> _PROBLEM REQUIREMENTS_
Rename every "Person at" in the material below to "Subject at", leaving everything else unchanged. Omit the pictures from your answer.

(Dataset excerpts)

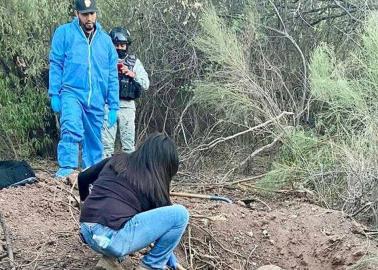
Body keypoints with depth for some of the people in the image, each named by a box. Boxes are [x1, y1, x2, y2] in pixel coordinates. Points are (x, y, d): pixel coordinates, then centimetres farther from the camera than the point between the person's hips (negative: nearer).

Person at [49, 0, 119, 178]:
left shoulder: (105, 40, 11)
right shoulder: (64, 33, 4)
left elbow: (112, 76, 11)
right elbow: (56, 65, 2)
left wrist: (113, 106, 7)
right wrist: (54, 94, -5)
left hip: (96, 100, 4)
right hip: (71, 92, -3)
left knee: (94, 139, 9)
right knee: (71, 129, -27)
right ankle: (66, 167, -29)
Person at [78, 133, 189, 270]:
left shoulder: (117, 160, 18)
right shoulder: (154, 182, 5)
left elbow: (83, 177, 29)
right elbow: (163, 222, 13)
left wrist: (87, 200, 52)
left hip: (86, 233, 7)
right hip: (111, 238, -7)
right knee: (180, 213, -3)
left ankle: (109, 258, 18)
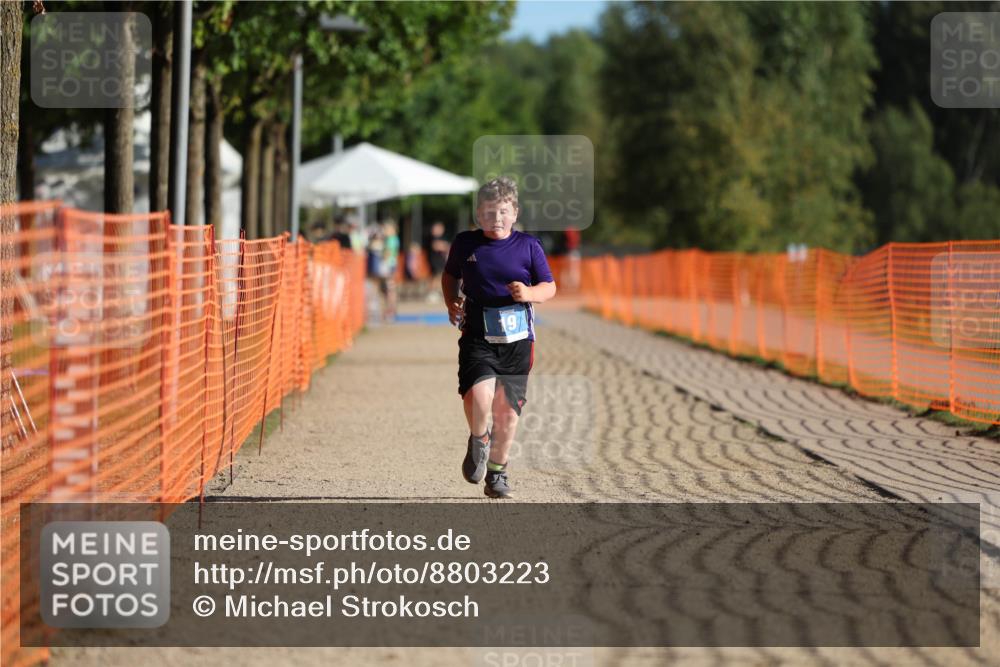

> _TASK RESPONSE_
Body keypoints with depth for some of the people in the image, each named by a box. Boxes are [x1, y1, x2, y2] in pixel coordinates. Points are (x, y, d): pixel coordinates, then centimetres farther from the camera than the point between the person's hips (negative: nearer).

Subject at [49, 0, 119, 178]:
left shoulder: (105, 40, 11)
right shoulder: (64, 33, 4)
left elbow: (112, 76, 11)
right elbow: (56, 65, 2)
left wrist: (113, 106, 7)
right wrist: (54, 94, -5)
left hip: (96, 100, 4)
right hip: (71, 92, -3)
left knee: (94, 139, 9)
right knee: (71, 129, -27)
right ankle: (66, 167, -29)
Subject at [78, 133, 189, 270]:
left shoulder: (117, 160, 18)
right shoulder: (154, 182, 5)
left elbow: (83, 177, 29)
right elbow: (163, 222, 13)
left wrist: (87, 200, 52)
left hip: (86, 233, 7)
right hip: (111, 238, -7)
right knee: (180, 213, -3)
left ankle: (109, 258, 18)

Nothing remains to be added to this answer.